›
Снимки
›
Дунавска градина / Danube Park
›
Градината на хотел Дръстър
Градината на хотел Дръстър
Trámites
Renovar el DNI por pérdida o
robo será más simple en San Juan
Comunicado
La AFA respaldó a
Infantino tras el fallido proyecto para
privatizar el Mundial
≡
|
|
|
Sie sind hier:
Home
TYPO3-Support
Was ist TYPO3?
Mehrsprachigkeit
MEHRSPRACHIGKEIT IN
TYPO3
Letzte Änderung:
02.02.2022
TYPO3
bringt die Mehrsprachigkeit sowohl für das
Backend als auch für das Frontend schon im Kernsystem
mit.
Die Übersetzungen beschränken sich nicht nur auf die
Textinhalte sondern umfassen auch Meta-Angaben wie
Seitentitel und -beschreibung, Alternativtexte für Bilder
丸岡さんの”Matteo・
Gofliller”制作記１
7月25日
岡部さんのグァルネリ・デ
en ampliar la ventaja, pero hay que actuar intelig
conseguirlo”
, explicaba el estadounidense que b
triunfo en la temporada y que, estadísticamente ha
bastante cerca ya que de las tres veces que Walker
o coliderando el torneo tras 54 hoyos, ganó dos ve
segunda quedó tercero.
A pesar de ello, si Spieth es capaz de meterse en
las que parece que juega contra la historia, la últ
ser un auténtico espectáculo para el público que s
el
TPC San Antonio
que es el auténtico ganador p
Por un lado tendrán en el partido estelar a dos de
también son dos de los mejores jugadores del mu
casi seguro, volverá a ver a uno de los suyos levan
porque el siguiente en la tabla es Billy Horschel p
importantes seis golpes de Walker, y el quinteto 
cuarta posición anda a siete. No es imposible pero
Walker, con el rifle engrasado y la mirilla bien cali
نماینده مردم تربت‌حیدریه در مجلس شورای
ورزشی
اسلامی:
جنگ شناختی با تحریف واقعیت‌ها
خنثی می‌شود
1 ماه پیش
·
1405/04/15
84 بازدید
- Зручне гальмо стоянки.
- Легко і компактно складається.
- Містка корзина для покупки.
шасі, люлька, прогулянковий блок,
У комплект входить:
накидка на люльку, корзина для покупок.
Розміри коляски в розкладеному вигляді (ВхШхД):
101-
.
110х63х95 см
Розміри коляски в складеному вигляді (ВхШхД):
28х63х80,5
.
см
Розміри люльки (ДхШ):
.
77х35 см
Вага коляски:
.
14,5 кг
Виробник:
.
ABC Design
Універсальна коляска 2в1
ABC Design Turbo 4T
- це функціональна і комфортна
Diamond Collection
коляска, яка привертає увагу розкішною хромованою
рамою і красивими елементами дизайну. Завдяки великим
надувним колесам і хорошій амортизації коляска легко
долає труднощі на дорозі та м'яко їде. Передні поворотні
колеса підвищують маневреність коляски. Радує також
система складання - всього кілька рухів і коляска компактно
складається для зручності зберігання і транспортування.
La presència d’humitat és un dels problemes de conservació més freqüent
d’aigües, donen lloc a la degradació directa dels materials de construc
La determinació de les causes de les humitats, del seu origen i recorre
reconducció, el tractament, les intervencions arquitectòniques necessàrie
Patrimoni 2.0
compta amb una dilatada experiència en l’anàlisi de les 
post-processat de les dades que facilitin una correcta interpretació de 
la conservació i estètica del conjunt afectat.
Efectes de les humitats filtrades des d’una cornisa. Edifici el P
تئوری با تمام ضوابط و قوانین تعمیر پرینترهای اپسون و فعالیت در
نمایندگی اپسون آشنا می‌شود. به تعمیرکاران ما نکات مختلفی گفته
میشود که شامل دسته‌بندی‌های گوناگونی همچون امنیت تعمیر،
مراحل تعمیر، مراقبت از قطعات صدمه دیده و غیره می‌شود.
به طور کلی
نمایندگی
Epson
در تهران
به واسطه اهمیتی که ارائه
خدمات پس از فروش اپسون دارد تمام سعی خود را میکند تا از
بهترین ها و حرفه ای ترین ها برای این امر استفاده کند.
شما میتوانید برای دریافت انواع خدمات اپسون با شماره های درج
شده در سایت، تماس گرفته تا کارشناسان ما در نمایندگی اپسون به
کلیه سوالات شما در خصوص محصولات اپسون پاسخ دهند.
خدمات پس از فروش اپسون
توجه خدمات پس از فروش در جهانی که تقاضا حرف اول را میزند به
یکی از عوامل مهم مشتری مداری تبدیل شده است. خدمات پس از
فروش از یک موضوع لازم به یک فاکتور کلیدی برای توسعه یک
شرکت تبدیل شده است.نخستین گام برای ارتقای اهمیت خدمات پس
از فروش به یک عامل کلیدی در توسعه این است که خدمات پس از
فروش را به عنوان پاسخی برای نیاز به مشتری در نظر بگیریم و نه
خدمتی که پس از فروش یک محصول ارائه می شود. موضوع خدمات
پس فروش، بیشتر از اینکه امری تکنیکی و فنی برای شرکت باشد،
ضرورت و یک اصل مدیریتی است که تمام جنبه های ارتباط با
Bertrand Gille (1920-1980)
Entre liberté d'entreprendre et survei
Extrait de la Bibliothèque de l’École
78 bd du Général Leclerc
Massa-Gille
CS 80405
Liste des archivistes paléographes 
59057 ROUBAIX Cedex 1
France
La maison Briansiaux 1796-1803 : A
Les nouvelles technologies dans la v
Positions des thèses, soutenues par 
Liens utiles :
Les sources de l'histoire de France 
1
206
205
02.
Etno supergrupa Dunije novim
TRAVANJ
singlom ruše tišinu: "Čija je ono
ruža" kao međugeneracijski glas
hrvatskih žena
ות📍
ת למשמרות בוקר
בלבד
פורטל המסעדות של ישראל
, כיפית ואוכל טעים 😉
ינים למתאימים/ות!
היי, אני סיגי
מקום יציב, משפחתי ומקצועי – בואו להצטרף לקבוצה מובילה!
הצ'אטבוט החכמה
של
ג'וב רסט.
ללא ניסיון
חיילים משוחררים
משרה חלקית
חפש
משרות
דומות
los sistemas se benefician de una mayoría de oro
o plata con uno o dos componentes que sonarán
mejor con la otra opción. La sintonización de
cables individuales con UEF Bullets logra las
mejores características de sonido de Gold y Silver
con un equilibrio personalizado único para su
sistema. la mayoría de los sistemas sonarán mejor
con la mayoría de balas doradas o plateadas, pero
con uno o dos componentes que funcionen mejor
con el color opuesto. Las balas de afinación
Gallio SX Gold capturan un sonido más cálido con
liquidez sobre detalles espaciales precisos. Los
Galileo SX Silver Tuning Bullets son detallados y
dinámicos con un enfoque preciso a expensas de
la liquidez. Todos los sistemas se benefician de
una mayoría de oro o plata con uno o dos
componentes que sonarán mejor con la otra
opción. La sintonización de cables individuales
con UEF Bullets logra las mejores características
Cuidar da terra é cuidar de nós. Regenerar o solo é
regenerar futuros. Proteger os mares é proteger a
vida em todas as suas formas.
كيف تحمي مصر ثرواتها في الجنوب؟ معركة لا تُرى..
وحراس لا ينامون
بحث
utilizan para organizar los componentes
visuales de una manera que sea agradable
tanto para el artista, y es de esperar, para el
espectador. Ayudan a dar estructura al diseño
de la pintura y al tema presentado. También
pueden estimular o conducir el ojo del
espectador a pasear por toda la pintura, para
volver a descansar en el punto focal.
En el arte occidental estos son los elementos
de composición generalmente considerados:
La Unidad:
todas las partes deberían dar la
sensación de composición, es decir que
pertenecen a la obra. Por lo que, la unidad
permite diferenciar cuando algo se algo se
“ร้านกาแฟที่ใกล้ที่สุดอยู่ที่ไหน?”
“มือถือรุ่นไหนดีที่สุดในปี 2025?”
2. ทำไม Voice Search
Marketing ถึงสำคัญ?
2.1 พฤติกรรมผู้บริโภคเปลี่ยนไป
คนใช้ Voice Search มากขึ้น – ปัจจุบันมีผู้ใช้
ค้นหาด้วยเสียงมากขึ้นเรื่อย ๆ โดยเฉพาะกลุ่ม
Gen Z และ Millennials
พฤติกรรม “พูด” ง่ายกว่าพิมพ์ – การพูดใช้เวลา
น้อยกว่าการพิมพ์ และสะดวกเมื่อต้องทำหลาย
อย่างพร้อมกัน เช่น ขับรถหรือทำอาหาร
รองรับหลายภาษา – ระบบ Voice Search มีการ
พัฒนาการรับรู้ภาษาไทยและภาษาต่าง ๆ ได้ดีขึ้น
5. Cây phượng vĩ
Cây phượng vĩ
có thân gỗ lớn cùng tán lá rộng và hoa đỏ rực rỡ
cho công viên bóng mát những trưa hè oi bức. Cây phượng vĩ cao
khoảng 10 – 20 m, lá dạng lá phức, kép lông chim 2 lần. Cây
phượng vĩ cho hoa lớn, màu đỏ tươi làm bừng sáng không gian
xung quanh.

**********

▸ **Work to complete**:
Please return every line of the listing above that contains the word "برای", treating uppercase and lowercase as different.

▸ **Result below**:
بهترین ها و حرفه ای ترین ها برای این امر استفاده کند.
شما میتوانید برای دریافت انواع خدمات اپسون با شماره های درج
فروش از یک موضوع لازم به یک فاکتور کلیدی برای توسعه یک
شرکت تبدیل شده است.نخستین گام برای ارتقای اهمیت خدمات پس
فروش را به عنوان پاسخی برای نیاز به مشتری در نظر بگیریم و نه
پس فروش، بیشتر از اینکه امری تکنیکی و فنی برای شرکت باشد،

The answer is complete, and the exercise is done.